Top of Reading passage

Re: get first and last date of a month

Hi

to get the last date of the particular month
the below one line script works

echo `cal 4 2005`| awk '{print $NF}'
This gives the last last day of the April 2005 so you can pass the month and year as arguments if required..
for the current month
echo `cal`| awk '{print $NF}'

For the first date of the month it is no doubt that every month starts with 1st
Honored Contributor Honored Contributor

Re: get first and last date of a month

Hi,
please see here for a number of solutions for a similar problem:
http://forums1.itrc.hp.com/service/forums/questionanswer.do?threadId=237796

cal and awk
or
caljd.sh by A. Clay
Honored Contributor Honored Contributor

Re: get first and last date of a month

Here's a script that just uses cal with some simple tools to extract:

- name of the month (October)
- day of the week for 1st day (Sun)
- last day number in the month (31)
- day of the week for the last day (Tue)

given month and year.
-------------------------------------

#!/usr/bin/sh
# usage: firstlast MM YY (or YYYY)

export PATH=/usr/bin
set -A DAY Sun Mon Tue Wed Thu Fri Sat
MYNAME=${0##*/}

function Usage
{
[ $# -gt 0 ] && echo "\n$@"
cat << EOF

Usage: $MYNAME MM YY
where: MM = month number (1-12)
and: YY = year (2 or 4 digits)

EOF
exit
}

[ $# -ne 2 ] && Usage
MON=$1
[ $MON -lt 1 -o $MON -gt 12 ] && Usage "Month not 1-12"

Bottom of Reading passage
Top of Material supplied

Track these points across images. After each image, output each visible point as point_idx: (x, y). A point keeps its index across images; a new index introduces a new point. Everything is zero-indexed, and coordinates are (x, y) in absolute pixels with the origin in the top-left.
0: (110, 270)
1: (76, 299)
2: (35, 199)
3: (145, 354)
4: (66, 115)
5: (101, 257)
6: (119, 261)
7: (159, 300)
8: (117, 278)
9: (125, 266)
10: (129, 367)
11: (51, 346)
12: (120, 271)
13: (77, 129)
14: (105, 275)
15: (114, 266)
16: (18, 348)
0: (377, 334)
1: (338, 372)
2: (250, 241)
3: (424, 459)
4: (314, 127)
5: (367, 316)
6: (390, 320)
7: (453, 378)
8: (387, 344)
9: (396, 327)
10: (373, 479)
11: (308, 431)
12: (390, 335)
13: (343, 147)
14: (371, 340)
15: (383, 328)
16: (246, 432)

Bottom of Material supplied

Tasks and exercises:
**a.** Answer these from the forum thread on getting the first and last date of a month:
(i) Which month and year does the one-line cal command in the first reply use?
(ii) According to the first reply, what is the first date of every month?
(iii) How many digits may the year have in the script's usage message?
**b.** Carry on the forum thread about getting the first and last date of a month, starting right after its final line.

Results:
**a.**
(i) April 2005
(ii) The 1st
(iii) 2 or 4 digits

**b.**
YEAR=$2
[ $YEAR -lt 100 ] && let YEAR=YEAR+2000
MONTHNAME=$(cal $MON $YEAR | head -1 | awk '{print $1}')

# WKQTY is the number of elements on the week line
WKQTY=$(cal $MON $YEAR | head -3 | tail -1 | wc -w)

# The number of days in the first week for cal will define
# which day the 1st falls on. Just subtract the $WKQTY from
# 7 and that will be the array index for the weekday
let WKDAYINDEX=7-$WKQTY
WKDAY1ST=${DAY[$WKDAYINDEX]}

LASTDAY=$(echo $(cal $MON $YEAR) | awk '{print $NF}')
# WKQTY is the number of elements in the last week
# Subtract 1 to get the index for day of week $DAY
WKQTY="$(cal $MON $YEAR | grep $LASTDAY | wc -w)"
let WKDAYINDEX=$WKQTY-1
WKDAYLAST=${DAY[$WKDAYINDEX]}

echo "\nmonth $MONTHNAME $YEAR"
echo " first day 1 is $WKDAY1ST"
echo " last day $LASTDAY is $WKDAYLAST"
echo
cal $MON $YEAR

-------------------------------------
No need to use all the code - just extract the portion that you need (such as $LASTDAY=)
Respected Contributor Respected Contributor

Re: get first and last date of a month

Here is a Perl script that will work

#!/usr/bin/perl
use Date::Manip;

$now=&UnixDate("today","%m/%d/%Y");

@years=(qw/2004 2005 2006/);
foreach $years(@years) {
print("The Following is the Last Day of the Months for $years\n");
foreach(qw/January February March April May June July August September October
November December/) {
$date1=&UnixDate("last day in $_ $years","%m/%d/%Y");
print("$date1\n");
if($date1=~/$now/) {
pass $date1 to sql statement
}

Hope this helps

Honored Contributor Honored Contributor

Re: get first and last date of a month

try setting these variables in your shell script to get the first and last day of the month:

firstDay=$(cal | awk 'BEGIN{RS=""}{print $10}')

lastDay=$(cal | awk 'BEGIN{RS=""}{print $NF}')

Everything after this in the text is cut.